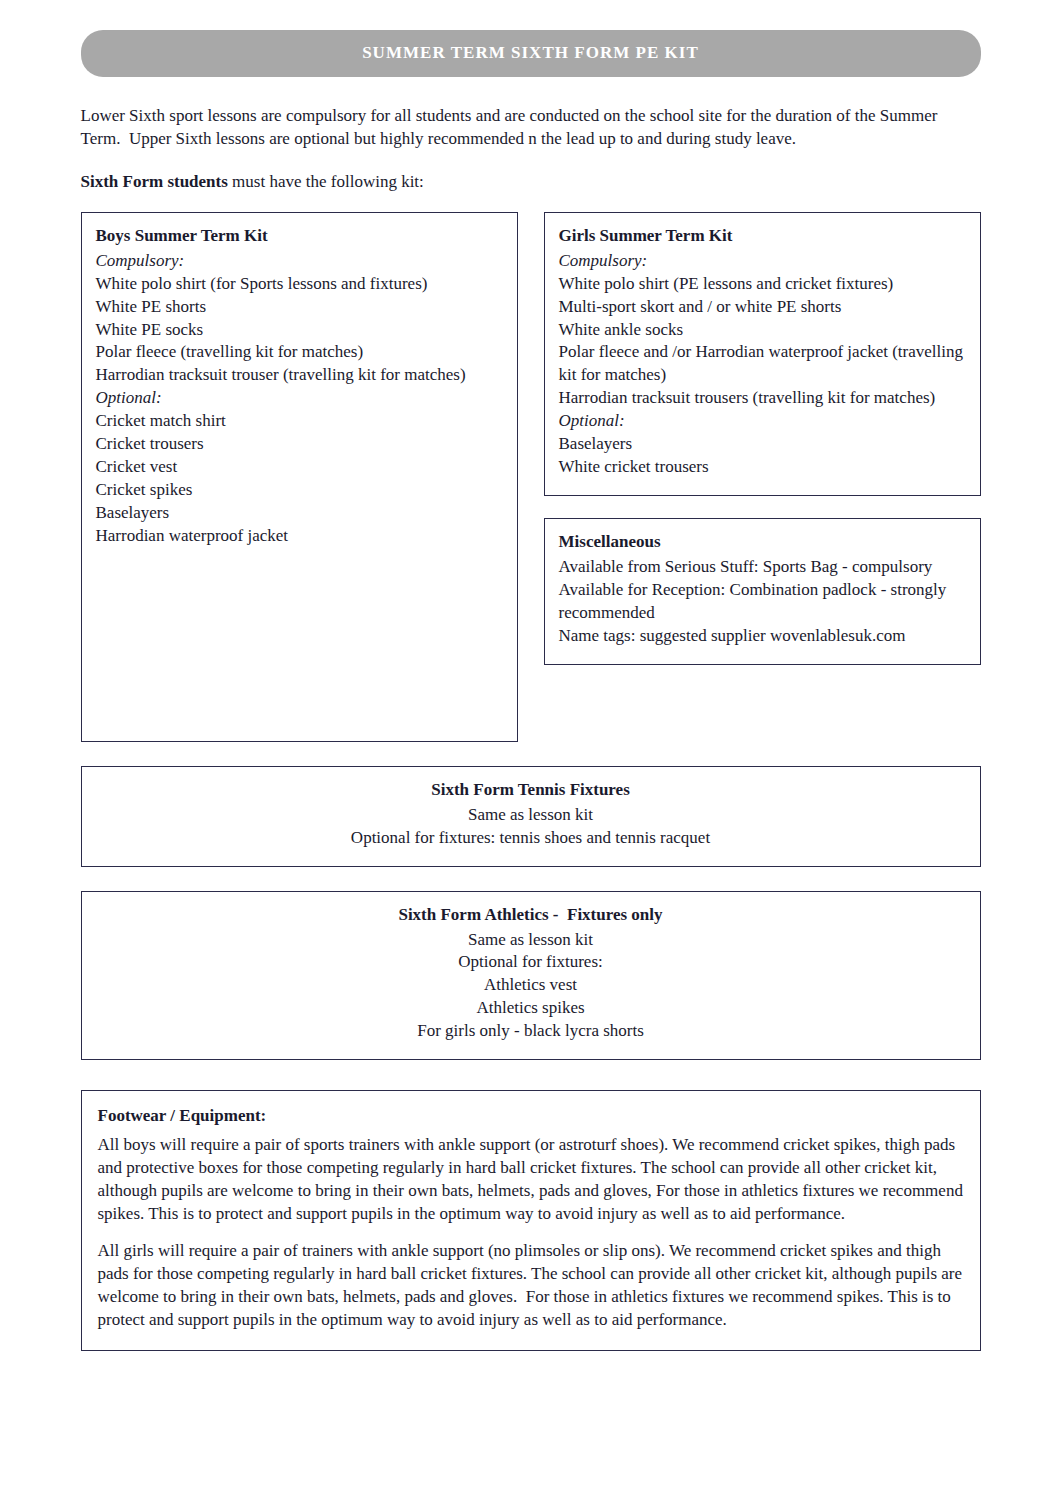Summer Term Sixth Form PE Kit
Lower Sixth sport lessons are compulsory for all students and are conducted on the school site for the duration of the Summer Term. Upper Sixth lessons are optional but highly recommended n the lead up to and during study leave.
Sixth Form students must have the following kit:
Boys Summer Term Kit
Compulsory:
White polo shirt (for Sports lessons and fixtures)
White PE shorts
White PE socks
Polar fleece (travelling kit for matches)
Harrodian tracksuit trouser (travelling kit for matches)
Optional:
Cricket match shirt
Cricket trousers
Cricket vest
Cricket spikes
Baselayers
Harrodian waterproof jacket
Girls Summer Term Kit
Compulsory:
White polo shirt (PE lessons and cricket fixtures)
Multi-sport skort and / or white PE shorts
White ankle socks
Polar fleece and /or Harrodian waterproof jacket (travelling kit for matches)
Harrodian tracksuit trousers (travelling kit for matches)
Optional:
Baselayers
White cricket trousers
Miscellaneous
Available from Serious Stuff: Sports Bag - compulsory
Available for Reception: Combination padlock - strongly recommended
Name tags: suggested supplier wovenlablesuk.com
Sixth Form Tennis Fixtures
Same as lesson kit
Optional for fixtures: tennis shoes and tennis racquet
Sixth Form Athletics - Fixtures only
Same as lesson kit
Optional for fixtures:
Athletics vest
Athletics spikes
For girls only - black lycra shorts
Footwear / Equipment:
All boys will require a pair of sports trainers with ankle support (or astroturf shoes). We recommend cricket spikes, thigh pads and protective boxes for those competing regularly in hard ball cricket fixtures. The school can provide all other cricket kit, although pupils are welcome to bring in their own bats, helmets, pads and gloves, For those in athletics fixtures we recommend spikes. This is to protect and support pupils in the optimum way to avoid injury as well as to aid performance.
All girls will require a pair of trainers with ankle support (no plimsoles or slip ons). We recommend cricket spikes and thigh pads for those competing regularly in hard ball cricket fixtures. The school can provide all other cricket kit, although pupils are welcome to bring in their own bats, helmets, pads and gloves. For those in athletics fixtures we recommend spikes. This is to protect and support pupils in the optimum way to avoid injury as well as to aid performance.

****************

*Task brief*:
Write out exactly the lines from the line with "Athletics spikes" to the close of the listing above, including both of those lines.

*Output below*:
Athletics spikes
For girls only - black lycra shorts
Footwear / Equipment:
All boys will require a pair of sports trainers with ankle support (or astroturf shoes). We recommend cricket spikes, thigh pads and protective boxes for those competing regularly in hard ball cricket fixtures. The school can provide all other cricket kit, although pupils are welcome to bring in their own bats, helmets, pads and gloves, For those in athletics fixtures we recommend spikes. This is to protect and support pupils in the optimum way to avoid injury as well as to aid performance.
All girls will require a pair of trainers with ankle support (no plimsoles or slip ons). We recommend cricket spikes and thigh pads for those competing regularly in hard ball cricket fixtures. The school can provide all other cricket kit, although pupils are welcome to bring in their own bats, helmets, pads and gloves. For those in athletics fixtures we recommend spikes. This is to protect and support pupils in the optimum way to avoid injury as well as to aid performance.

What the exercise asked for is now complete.